Vintage and Thrift, a new and sustainable method to purchase products has now made way amongst the streetwear culture in India. The Indian market slowly but steadily is adapting to this new concept. However, a majority of the audience is still under the impression that “thrift” and “vintage” are synonymous but that is not the case.
”Thrift” refers to money and price- as in, careful management of monetary resources. In simpler words, thrifting means to go shopping at a thrift store, garage sale, or flea market where you’ll find gently used items at discounted prices. These are items which are pre-loved and in top-notch condition.
Thrift shops aka charity shops offer old clothing pieces for extremely low prices. Their stock is much more in comparison to that of the vintage shops and thus offer more variety. As the entire concept of thrift is based on donation, the prices even though low, shops still end up making a profit. Many thrift shops such as the Salvation Army and Goodwill end up donating a part of their profit towards the charity.

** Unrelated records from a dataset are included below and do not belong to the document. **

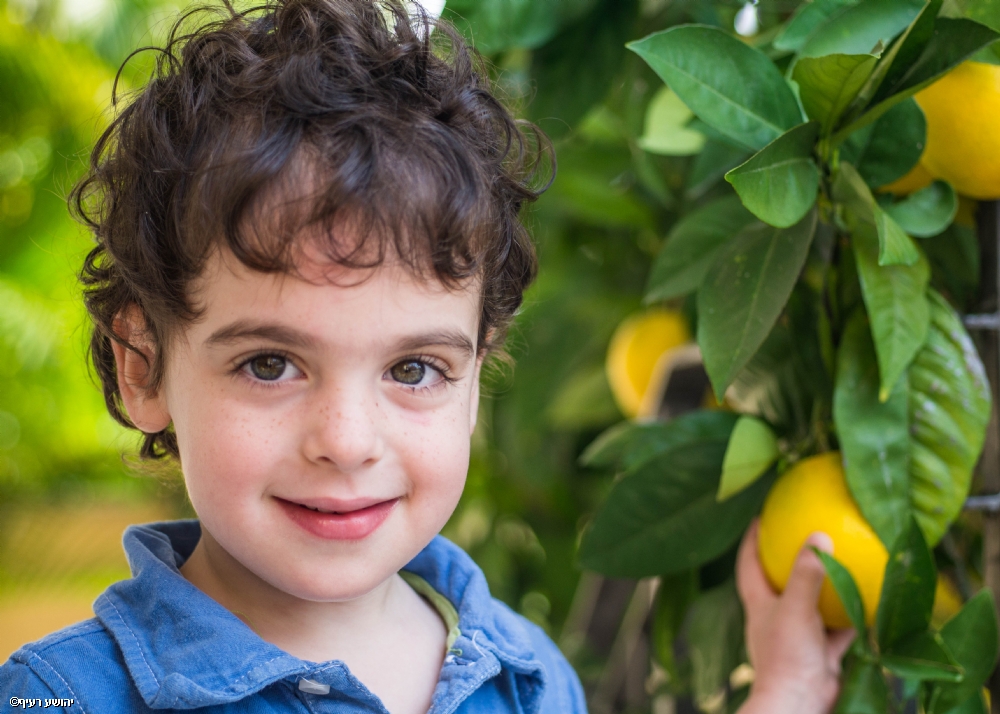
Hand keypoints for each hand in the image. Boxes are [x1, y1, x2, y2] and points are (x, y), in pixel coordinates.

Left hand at [735, 520, 855, 713]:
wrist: (801, 705)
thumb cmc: (787, 656)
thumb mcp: (795, 607)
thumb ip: (807, 573)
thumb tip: (819, 536)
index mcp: (759, 604)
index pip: (748, 564)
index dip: (751, 541)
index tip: (760, 519)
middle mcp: (777, 618)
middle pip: (780, 582)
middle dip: (790, 561)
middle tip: (807, 537)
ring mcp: (799, 636)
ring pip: (813, 605)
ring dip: (826, 589)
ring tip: (843, 563)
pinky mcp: (821, 654)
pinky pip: (839, 629)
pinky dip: (852, 617)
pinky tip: (870, 601)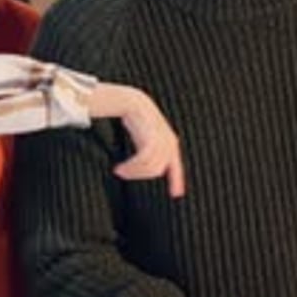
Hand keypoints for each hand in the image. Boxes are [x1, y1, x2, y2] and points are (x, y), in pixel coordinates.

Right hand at [89, 83, 184, 197]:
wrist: (133, 102)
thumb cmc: (138, 121)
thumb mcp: (146, 136)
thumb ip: (149, 148)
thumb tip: (144, 163)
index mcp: (171, 144)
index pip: (176, 166)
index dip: (177, 180)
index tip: (176, 194)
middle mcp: (169, 143)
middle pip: (157, 169)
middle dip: (138, 175)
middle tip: (121, 174)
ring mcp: (161, 140)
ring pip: (150, 167)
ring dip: (133, 172)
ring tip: (119, 170)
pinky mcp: (152, 137)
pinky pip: (143, 160)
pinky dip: (131, 167)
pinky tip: (119, 167)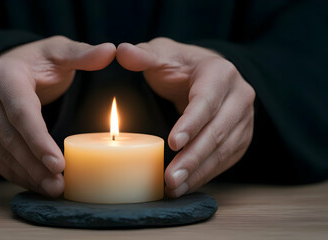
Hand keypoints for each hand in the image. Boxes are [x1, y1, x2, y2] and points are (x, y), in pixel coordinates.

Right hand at [0, 36, 115, 196]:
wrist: (9, 68)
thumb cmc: (38, 61)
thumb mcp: (59, 51)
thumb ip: (83, 53)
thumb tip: (111, 51)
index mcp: (4, 75)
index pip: (21, 112)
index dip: (38, 140)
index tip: (59, 164)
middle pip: (9, 137)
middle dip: (34, 164)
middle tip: (59, 185)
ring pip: (1, 152)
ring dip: (26, 174)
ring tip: (53, 189)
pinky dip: (16, 174)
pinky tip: (36, 183)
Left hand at [117, 37, 254, 196]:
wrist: (204, 75)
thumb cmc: (180, 65)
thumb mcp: (161, 54)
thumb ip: (143, 55)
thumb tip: (121, 51)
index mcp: (220, 73)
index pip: (206, 101)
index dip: (191, 123)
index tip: (173, 143)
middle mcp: (239, 96)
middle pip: (218, 131)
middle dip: (193, 158)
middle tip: (170, 178)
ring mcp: (244, 119)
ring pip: (224, 150)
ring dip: (199, 172)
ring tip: (174, 188)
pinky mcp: (241, 136)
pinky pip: (226, 160)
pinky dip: (206, 174)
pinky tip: (186, 186)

”Vintage” on the other hand refers to the year during which the item was produced. Vintage items can typically be of lower quality or simply outdated thus can be acquired at a lesser price. On the contrary, age can skyrocket an item’s value to a whole new level.
“Vintage apparel” is an umbrella term for clothing that came from the previous era for example, apparel that was produced prior to the 1920s were usually considered antique clothes because they are too old to be worn by someone. However, clothes that were manufactured from the 1920s up to 1998 are considered vintage. They are also referred to as “retro.” Hence, if you are buying an item whose style belongs to the said era, then you are really buying a retro dress. In terms of vintage clothing, the audience often gets confused between vintage and novelty. Vintage products are from the actual event that took place for example a legitimate T-shirt from a Guns ‘N’ Roses concert. There is no possibility for such items to be mass produced and are given to a few lucky ones, but the production dates to that specific moment. Sean Wotherspoon’s Round Two is a perfect example of a vintage clothing store. The store is well known amongst sneakerheads for its vintage apparel and rare kicks which are almost impossible to find.
Novelty items on the other hand are sold by fast-fashion shops and are usually produced in recent times, for example: vintage themed t-shirts found in H&M. They might be in reference to the event but are mass produced for the modern market. Fast-fashion is said to be one of the major causes of pollution in recent times.
Collectibles such as Pokémon trading cards, Sports themed trading cards were a growing trend in the 90s which seems to be growing back. Some hyped stores alongside apparel and clothing have also started dealing in trading cards. Popular Youtubers namely Logan Paul has been investing in Pokémon cards in recent times by taking part in auctions and bidding for the same. Popular brands such as Levi’s, G-shock are expected to announce collaborations with Pokémon in the upcoming months. Daniel Arsham was also toying with Pokémon sculptures in the shape of a card recently.
Collectibles however do not limit themselves to cards or action figures, there are a variety of apparel and kicks which fall into the category as well. These are items which are no longer produced or are very limited in number in most cases 1 of 1. These include T-shirts by famous bands or artists, sneakers worn by famous personalities custom made for them and a variety of other stuff.
This is one of the most rare pieces of Eminem clothing. It is so rare that brands in Japan have decided to remake the T-shirt and sell it under their own name. The brand which initially created the T-shirt is no longer available and thus the value of the original piece has skyrocketed ever since.
This particular Nike Air Yeezy was worn by Kanye himself during his performances of “Hey Mama” and “Stronger” on-stage at the 2008 Grammys. It is a one off piece with no other form of existence. The pair is currently valued at an excess of $1 million USD and is set to be auctioned soon on Sotheby’s
India is now picking up on the trend where a majority of online thrift stores were in the spotlight during the lockdown months, especially on Instagram. Items are dropped weekly or fortnightly in limited quantities and are sold based on first come first serve basis. Such drops make it possible to buy used, branded clothing at affordable prices. Such stores are deeply exploring the online market that has lately been dull due to the budget constraints. Buyers feel more confident as they are given the assurance of quality sustainable clothing rather than unsustainable fast fashion. However, the key lies in low prices of high end, wearable products.